● TESTO FORNITO
No se si lavandido es tan genérico como lavamanos


----------



## pernileta

Io credo che *lavandino *vada bene, perchè è generico.
Comunque per sicurezza leggi qui: vaschetta agganciata al muro o sorretta da un basamento, alimentata da acqua corrente e provvista di una conduttura di scarico, collocata nella stanza da bagno o da letto per la pulizia personale, in cucina per usi domestici, o in laboratori e sim. per il lavaggio di oggetti e materiali: _l. della cucina_, _l. di ceramica_ 
L'ho trovato sul dizionaro De mauro


----------



## Neuromante

Pues entonces, sí


----------



## traduttrice

"Lavabo" o "lavandino", que por estos lares se llama "lavabo" o "pileta".


----------



## hmen

Io credo che lavandino è la parola che Io ero cercando...


Grazie Mille


----------



## fabiog_1981

hmen said:


> Io credo che lavandino è la parola che Io ero io stavo cercando...

● RIGHE DI DATI
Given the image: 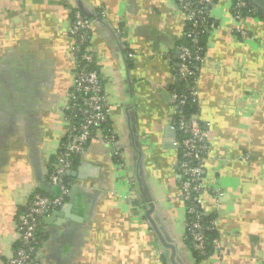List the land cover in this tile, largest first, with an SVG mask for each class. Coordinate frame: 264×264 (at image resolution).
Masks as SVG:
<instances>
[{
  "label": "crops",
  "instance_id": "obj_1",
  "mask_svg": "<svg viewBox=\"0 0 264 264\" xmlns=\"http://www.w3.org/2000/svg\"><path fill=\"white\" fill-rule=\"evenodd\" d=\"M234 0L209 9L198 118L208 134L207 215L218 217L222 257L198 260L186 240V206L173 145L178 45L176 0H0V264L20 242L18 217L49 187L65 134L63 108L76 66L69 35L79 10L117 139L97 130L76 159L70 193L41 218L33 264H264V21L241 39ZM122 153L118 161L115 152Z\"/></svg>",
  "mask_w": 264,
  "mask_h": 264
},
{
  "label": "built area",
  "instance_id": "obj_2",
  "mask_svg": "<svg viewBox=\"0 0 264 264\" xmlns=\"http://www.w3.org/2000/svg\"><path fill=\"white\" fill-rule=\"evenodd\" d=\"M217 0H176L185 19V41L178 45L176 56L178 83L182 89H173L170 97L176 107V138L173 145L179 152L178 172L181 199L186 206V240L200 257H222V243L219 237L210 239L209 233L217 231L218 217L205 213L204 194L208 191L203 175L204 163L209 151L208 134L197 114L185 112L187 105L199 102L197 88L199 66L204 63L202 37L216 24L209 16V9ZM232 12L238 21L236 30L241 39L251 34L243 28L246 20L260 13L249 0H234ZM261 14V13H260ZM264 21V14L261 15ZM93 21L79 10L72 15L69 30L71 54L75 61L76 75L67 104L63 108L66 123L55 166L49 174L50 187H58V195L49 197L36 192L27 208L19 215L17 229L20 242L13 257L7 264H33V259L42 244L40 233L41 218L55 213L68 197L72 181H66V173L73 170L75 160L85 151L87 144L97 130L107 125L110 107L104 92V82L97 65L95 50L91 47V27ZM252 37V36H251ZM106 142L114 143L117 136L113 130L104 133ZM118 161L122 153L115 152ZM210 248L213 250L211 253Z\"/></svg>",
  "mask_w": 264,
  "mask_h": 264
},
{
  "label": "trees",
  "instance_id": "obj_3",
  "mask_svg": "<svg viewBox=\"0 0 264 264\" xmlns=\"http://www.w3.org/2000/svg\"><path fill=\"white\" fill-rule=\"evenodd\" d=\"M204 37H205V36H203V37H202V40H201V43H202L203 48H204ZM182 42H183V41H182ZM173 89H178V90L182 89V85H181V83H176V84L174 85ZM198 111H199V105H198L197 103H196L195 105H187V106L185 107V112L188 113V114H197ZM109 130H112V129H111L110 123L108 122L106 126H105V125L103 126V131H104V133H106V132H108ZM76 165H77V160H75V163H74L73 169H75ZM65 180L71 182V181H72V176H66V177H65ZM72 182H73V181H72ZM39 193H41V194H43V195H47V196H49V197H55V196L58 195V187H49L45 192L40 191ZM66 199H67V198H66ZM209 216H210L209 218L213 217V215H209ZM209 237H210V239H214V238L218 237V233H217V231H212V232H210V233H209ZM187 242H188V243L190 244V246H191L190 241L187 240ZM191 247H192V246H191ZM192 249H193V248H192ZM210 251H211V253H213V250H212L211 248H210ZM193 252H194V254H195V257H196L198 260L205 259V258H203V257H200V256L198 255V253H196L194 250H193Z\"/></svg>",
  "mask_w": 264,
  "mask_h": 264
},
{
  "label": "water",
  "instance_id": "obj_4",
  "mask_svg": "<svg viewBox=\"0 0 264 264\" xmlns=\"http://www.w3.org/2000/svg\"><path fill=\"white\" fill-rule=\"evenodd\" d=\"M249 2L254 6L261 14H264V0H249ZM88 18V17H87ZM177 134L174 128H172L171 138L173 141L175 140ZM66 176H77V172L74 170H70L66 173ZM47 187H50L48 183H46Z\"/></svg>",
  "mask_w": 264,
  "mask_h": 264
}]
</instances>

● ATTIVITÀ DA SVOLGERE
1 – Stabilisca se le affermazioni seguenti concordano con il testo fornito, rispondendo sì o no e citando alla lettera le parole decisive: (a) pernileta afferma di aver trovato la definizione sul dizionario De Mauro; (b) secondo traduttrice, nella sua zona si dice "lavabo" o "pileta"; (c) secondo la definizione riportata da pernileta, la vaschetta si trova soltanto in cucina.
2 – Ricopi fedelmente il brano del testo fornito che si apre con le parole «## traduttrice» e si chiude con «Io ero cercando...».

● ELENCO SOLUZIONI
1 –
(a) Sì: «L'ho trovato sul dizionaro De mauro».
(b) Sì: «que por estos lares se llama "lavabo" o "pileta"».
(c) No: «collocata nella stanza da bagno o da letto per la pulizia personale, in cucina per usi domestici, o in laboratori e sim. per il lavaggio di oggetti e materiali».

2 –
## traduttrice

"Lavabo" o "lavandino", que por estos lares se llama "lavabo" o "pileta".


----------



## hmen

Io credo che lavandino è la parola che Io ero cercando...